Description of the task:
In how many lines of the records below does the word "error" appear? Reply with the number only.

Segment Start: Task material

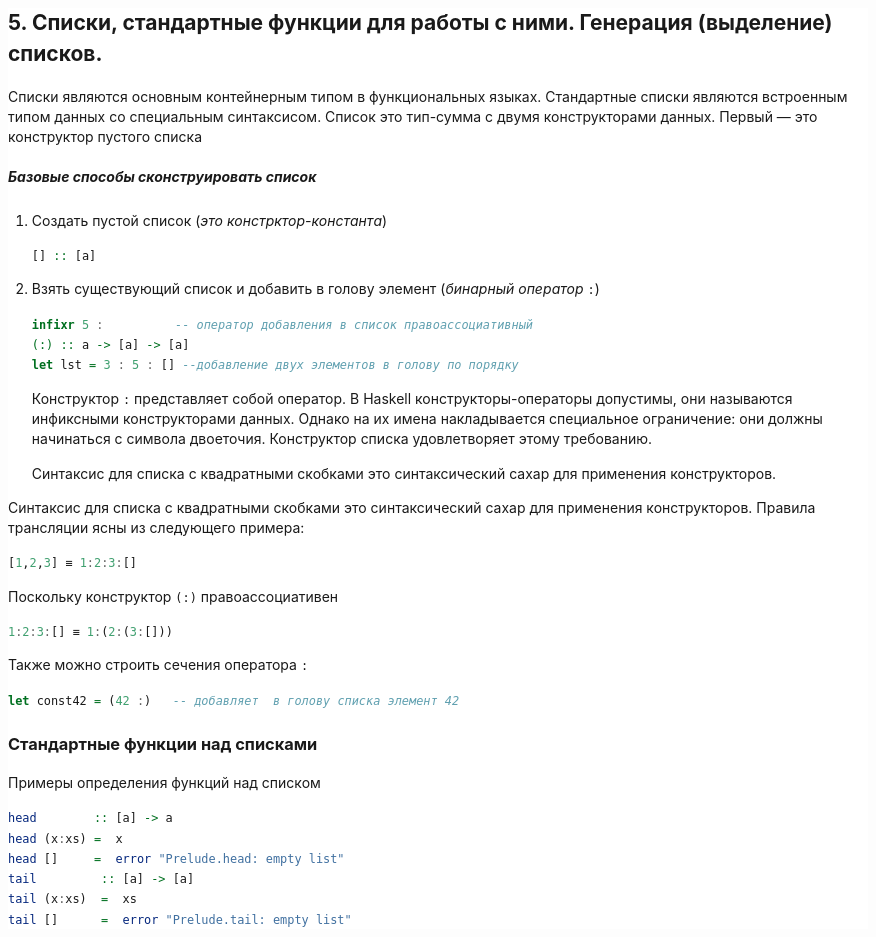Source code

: ## 5. Списки, стандартные функции для работы с ними. Генерация (выделение) списков.

Списки являются основным контейнерным типом в функциональных языках. Стандартные списки являются встроенным типом данных со специальным синтаксисом. Список это тип-сумма с двумя конструкторами данных. Первый — это конструктор пустого списка

##### Базовые способы сконструировать список

1. Создать пустой список (*это констрктор-константа*)

    ```haskell
    [] :: [a]
    ```

2. Взять существующий список и добавить в голову элемент (*бинарный оператор* `:`)

    ```haskell
    infixr 5 :          -- оператор добавления в список правоассоциативный
    (:) :: a -> [a] -> [a]
    let lst = 3 : 5 : [] --добавление двух элементов в голову по порядку 
    ```

    Конструктор `:` представляет собой оператор. В Haskell конструкторы-операторы допустимы, они называются инфиксными конструкторами данных. Однако на их имена
    накладывается специальное ограничение: они должны начинаться с символа двоеточия.
    Конструктор списка удовлетворяет этому требованию.

    Синтаксис для списка с квадратными скобками это синтаксический сахар для применения конструкторов.

Синтаксис для списка с квадратными скобками это синтаксический сахар для применения конструкторов. Правила трансляции ясны из следующего примера:

```haskell
[1,2,3] ≡ 1:2:3:[]
```

Поскольку конструктор `(:)` правоассоциативен

```haskell
1:2:3:[] ≡ 1:(2:(3:[]))
```

Также можно строить сечения оператора `:`

```haskell
let const42 = (42 :)   -- добавляет  в голову списка элемент 42
```

### Стандартные функции над списками

Примеры определения функций над списком

```haskell
head        :: [a] -> a
head (x:xs) =  x
head []     =  error "Prelude.head: empty list"
tail         :: [a] -> [a]
tail (x:xs)  =  xs
tail []      =  error "Prelude.tail: empty list"
```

Segment End: Task material

Output of the exercise:
2